--- What to produce ---
Every entry below has to appear again in your reply, word for word, but no picture may.

--- Data ---
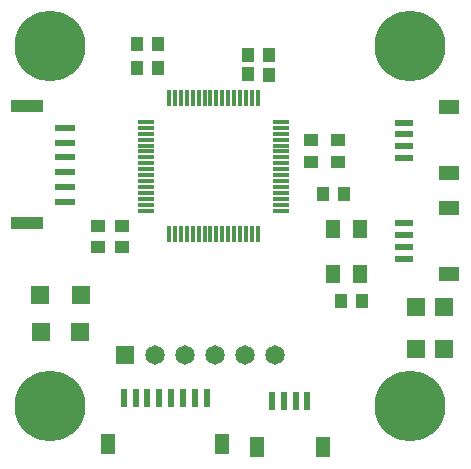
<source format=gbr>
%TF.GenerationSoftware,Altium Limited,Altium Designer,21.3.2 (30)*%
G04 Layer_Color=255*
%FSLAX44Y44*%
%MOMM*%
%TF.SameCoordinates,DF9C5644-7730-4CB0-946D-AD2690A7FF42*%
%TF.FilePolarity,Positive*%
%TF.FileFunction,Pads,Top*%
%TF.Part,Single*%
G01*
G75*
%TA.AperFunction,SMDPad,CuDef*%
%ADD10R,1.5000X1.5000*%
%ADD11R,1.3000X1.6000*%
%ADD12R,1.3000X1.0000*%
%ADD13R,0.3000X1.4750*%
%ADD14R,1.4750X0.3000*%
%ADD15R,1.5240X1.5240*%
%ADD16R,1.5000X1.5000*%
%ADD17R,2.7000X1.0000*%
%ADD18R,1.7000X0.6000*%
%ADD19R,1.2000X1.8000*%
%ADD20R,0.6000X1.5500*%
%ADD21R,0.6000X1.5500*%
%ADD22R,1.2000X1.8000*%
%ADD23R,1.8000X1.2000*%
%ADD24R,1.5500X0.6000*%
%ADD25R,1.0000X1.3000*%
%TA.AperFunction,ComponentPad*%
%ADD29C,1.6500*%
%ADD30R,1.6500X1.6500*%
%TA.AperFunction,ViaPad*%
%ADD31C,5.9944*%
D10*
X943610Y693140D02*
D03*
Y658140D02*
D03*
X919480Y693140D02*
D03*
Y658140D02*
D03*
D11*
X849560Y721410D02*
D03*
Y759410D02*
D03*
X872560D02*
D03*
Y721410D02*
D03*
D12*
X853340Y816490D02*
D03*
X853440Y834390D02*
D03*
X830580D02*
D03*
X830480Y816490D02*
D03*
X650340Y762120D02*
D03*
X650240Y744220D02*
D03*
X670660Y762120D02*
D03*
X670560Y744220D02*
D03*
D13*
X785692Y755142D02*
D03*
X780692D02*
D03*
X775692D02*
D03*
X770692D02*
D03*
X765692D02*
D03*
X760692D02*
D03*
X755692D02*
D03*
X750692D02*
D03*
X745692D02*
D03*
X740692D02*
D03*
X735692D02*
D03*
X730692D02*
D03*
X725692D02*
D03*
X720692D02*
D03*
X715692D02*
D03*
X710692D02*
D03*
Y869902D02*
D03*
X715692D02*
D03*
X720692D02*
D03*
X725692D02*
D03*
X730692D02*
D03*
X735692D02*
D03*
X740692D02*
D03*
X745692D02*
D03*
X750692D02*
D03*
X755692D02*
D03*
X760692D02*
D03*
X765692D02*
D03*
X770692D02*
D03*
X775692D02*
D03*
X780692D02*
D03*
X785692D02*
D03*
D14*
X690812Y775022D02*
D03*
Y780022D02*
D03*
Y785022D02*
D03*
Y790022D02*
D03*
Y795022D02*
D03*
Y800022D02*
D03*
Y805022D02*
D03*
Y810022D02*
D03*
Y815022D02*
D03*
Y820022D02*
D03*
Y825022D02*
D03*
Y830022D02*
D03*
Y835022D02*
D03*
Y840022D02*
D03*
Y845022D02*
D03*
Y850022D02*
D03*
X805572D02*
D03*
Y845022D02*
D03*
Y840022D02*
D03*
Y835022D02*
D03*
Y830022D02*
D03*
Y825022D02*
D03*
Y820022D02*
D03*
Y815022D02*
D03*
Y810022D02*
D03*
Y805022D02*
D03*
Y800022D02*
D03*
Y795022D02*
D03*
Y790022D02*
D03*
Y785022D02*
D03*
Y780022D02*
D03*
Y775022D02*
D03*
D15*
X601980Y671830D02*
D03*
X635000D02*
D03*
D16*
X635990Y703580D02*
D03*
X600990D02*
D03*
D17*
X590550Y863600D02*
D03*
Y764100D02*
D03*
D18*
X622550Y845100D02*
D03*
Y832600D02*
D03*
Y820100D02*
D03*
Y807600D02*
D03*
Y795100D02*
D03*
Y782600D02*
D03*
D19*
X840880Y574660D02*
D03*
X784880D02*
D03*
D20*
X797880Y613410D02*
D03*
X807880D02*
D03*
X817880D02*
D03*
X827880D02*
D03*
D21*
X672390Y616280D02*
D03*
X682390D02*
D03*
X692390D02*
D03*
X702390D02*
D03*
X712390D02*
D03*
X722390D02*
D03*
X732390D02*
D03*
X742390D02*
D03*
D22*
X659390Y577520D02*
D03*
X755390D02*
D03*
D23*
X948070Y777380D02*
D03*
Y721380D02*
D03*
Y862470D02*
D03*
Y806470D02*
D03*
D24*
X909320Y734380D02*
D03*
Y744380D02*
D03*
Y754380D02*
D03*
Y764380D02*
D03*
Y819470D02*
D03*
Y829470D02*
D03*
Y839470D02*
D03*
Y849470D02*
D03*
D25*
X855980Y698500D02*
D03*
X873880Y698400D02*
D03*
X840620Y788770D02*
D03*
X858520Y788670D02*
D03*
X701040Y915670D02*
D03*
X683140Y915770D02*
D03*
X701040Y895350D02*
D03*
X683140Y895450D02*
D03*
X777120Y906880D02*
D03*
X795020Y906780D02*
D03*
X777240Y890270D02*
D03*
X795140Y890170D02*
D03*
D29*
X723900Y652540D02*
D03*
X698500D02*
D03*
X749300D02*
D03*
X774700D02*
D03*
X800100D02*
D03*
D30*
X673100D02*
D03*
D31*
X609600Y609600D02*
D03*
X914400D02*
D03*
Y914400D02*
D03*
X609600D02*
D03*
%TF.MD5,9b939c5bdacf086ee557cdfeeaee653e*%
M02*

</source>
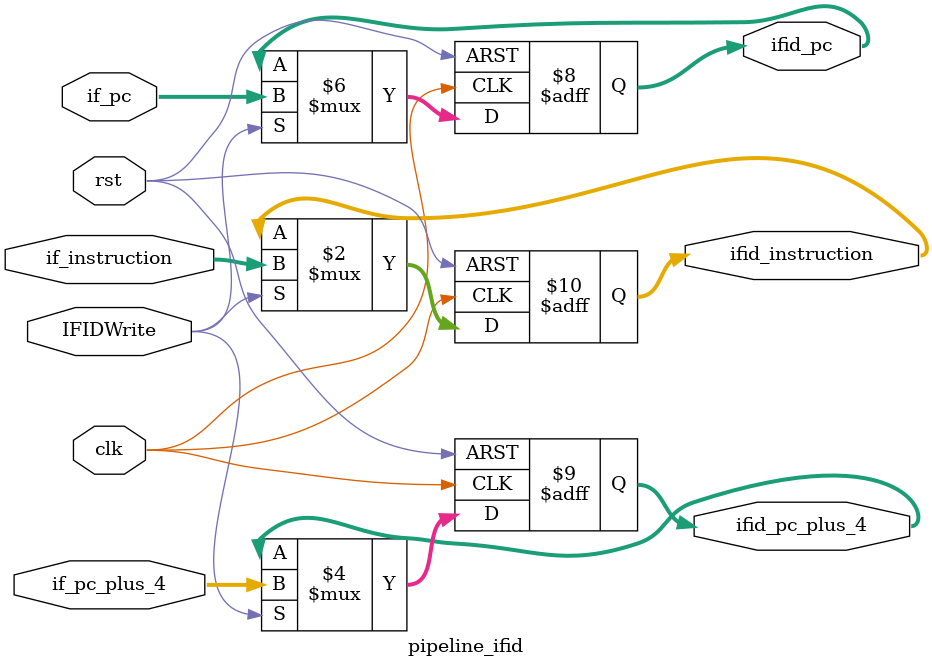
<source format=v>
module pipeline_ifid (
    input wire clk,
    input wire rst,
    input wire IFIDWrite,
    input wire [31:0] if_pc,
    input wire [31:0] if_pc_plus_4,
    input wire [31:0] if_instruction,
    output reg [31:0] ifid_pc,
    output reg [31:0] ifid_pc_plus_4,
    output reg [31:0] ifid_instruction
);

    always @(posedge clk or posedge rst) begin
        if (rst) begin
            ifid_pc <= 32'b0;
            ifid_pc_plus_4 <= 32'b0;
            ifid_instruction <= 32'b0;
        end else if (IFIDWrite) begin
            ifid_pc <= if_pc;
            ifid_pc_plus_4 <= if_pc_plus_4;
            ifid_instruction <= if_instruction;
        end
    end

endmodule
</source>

--- Task answer ---
<source format=gbr>
%TF.GenerationSoftware,Altium Limited,Altium Designer,21.3.2 (30)*%
G04 Layer_Color=255*
%FSLAX44Y44*%
%MOMM*%
%TF.SameCoordinates,DF9C5644-7730-4CB0-946D-AD2690A7FF42*%
%TF.FilePolarity,Positive*%
%TF.FileFunction,Pads,Top*%
%TF.Part,Single*%
G01*
G75*
%TA.AperFunction,SMDPad,CuDef*%
%ADD10R,1.5000X1.5000*%
%ADD11R,1.3000X1.6000*%
%ADD12R,1.3000X1.0000*%
%ADD13R,0.3000X1.4750*%
%ADD14R,1.4750X0.3000*%
%ADD15R,1.5240X1.5240*%
%ADD16R,1.5000X1.5000*%
%ADD17R,2.7000X1.0000*%
%ADD18R,1.7000X0.6000*%
%ADD19R,1.2000X1.8000*%
%ADD20R,0.6000X1.5500*%
%ADD21R,0.6000X1.5500*%
%ADD22R,1.2000X1.8000*%
%ADD23R,1.8000X1.2000*%
%ADD24R,1.5500X0.6000*%
%ADD25R,1.0000X1.3000*%
%TA.AperFunction,ComponentPad*%
%ADD29C,1.6500*%
%ADD30R,1.6500X1.6500*%
%TA.AperFunction,ViaPad*%
%ADD31C,5.9944*%
D10*
X943610Y693140D02*
D03*
Y658140D02*
D03*
X919480Y693140D02*
D03*
Y658140D02*
D03*
D11*
X849560Y721410D02*
D03*
Y759410D02*
D03*
X872560D02*
D03*
Y721410D02*
D03*
D12*
X853340Y816490D02*
D03*
X853440Y834390D02*
D03*
X830580D02*
D03*
X830480Y816490D02*
D03*
X650340Y762120D02*
D03*
X650240Y744220D02*
D03*
X670660Y762120D02*
D03*
X670560Y744220D02*
D03*
D13*
X785692Y755142D02*
D03*
X780692D02*
D03*
X775692D02*
D03*
X770692D02*
D03*
X765692D02*
D03*
X760692D02*
D03*
X755692D02*
D03*
X750692D02*
D03*
X745692D02*
D03*
X740692D02*
D03*
X735692D02*
D03*
X730692D02*
D03*
X725692D02*
D03*
X720692D02*
D03*
X715692D02*
D03*
X710692D02*
D03*
Y869902D02*
D03*
X715692D02*
D03*
X720692D02*
D03*
X725692D02*
D03*
X730692D02*
D03*
X735692D02*
D03*
X740692D02*
D03*
X745692D02*
D03*
X750692D02*
D03*
X755692D02*
D03*
X760692D02*
D03*
X765692D02*
D03*
X770692D02*
D03*
X775692D02*
D03*
X780692D02*
D03*
X785692D02*
D03*
D14*
X690812Y775022D02*
D03*
Y780022D02*
D03*
Y785022D02*
D03*
Y790022D02*
D03*
Y795022D02*
D03*
Y800022D02*
D03*
Y805022D02*
D03*
Y810022D02*
D03*
Y815022D02*
D03*
Y820022D02*
D03*
Y825022D02*
D03*
Y830022D02*
D03*
Y835022D02*
D03*
Y840022D02*
D03*
Y845022D02*
D03*
Y850022D02*
D03*
X805572D02*
D03*
Y845022D02*
D03*
Y840022D02*
D03*
Y835022D02*
D03*
Y830022D02*
D03*
Y825022D02*
D03*
Y820022D02*
D03*
Y815022D02*
D03*
Y810022D02*
D03*
Y805022D02*
D03*
Y800022D02*
D03*
Y795022D02*
D03*
Y790022D02*
D03*
Y785022D02*
D03*
Y780022D02*
D03*
Y775022D02*
D03*
D15*
X601980Y671830D02*
D03*
X635000D02*
D03*
D16*
X635990Y703580D02*
D03*
X600990D02*
D03*
D17*
X590550Y863600D02*
D03*
Y764100D02*
D03*
D18*
X622550Y845100D02*
D03*
Y832600D02*
D03*
Y820100D02*
D03*
Y807600D02*
D03*
Y795100D02*
D03*
Y782600D02*
D03*
D19*
X840880Y574660D02*
D03*
X784880D02*
D03*
D20*
X797880Y613410D02*
D03*
X807880D02*
D03*
X817880D02*
D03*
X827880D02*
D03*
D21*
X672390Y616280D02*
D03*
X682390D02*
D03*
X692390D02*
D03*
X702390D02*
D03*
X712390D02*
D03*
X722390D02*
D03*
X732390D02*
D03*
X742390D02*
D03*
D22*
X659390Y577520D02*
D03*
X755390D02*
D03*
D23*
X948070Y777380D02*
D03*
Y721380D02*
D03*
Y862470D02*
D03*
Y806470D02*
D03*
D24*
X909320Y734380D02*
D03*
Y744380D02*
D03*
Y754380D02*
D03*
Y764380D02*
D03*
Y819470D02*
D03*
Y829470D02*
D03*
Y839470D02*
D03*
Y849470D02*
D03*
D25*
X855980Y698500D02*
D03*
X873880Y698400D02*
D03*
X840620Y788770D02*
D03*
X858520Y788670D02*
D03*
X701040Y915670D02*
D03*
X683140Y915770D02*
D03*
X701040Y895350D02*
D03*
X683140Y895450D02*
D03*
X777120Y906880D02*
D03*
X795020Y906780D02*
D03*
X777240Y890270D02*
D03*
X795140Y890170D02*
D03*
D29*
X723900Y652540D02*
D03*
X698500D02*
D03*
X749300D02*
D03*
X774700D02*
D03*
X800100D02*
D03*
D30*
X673100D02*
D03*
D31*
X609600Y609600D02*
D03*
X914400D02*
D03*
Y914400D02*
D03*
X609600D02*
D03*
%TF.MD5,9b939c5bdacf086ee557cdfeeaee653e*%
M02*

</source>
<source format=v>
module pipeline_ifid (
    input wire clk,
    input wire rst,
    input wire IFIDWrite,
    input wire [31:0] if_pc,
    input wire [31:0] if_pc_plus_4,
    input wire [31:0] if_instruction,
    output reg [31:0] ifid_pc,
    output reg [31:0] ifid_pc_plus_4,
    output reg [31:0] ifid_instruction
);

    always @(posedge clk or posedge rst) begin
        if (rst) begin
            ifid_pc <= 32'b0;
            ifid_pc_plus_4 <= 32'b0;
            ifid_instruction <= 32'b0;
        end else if (IFIDWrite) begin
            ifid_pc <= if_pc;
            ifid_pc_plus_4 <= if_pc_plus_4;
            ifid_instruction <= if_instruction;
        end
    end

endmodule
</source>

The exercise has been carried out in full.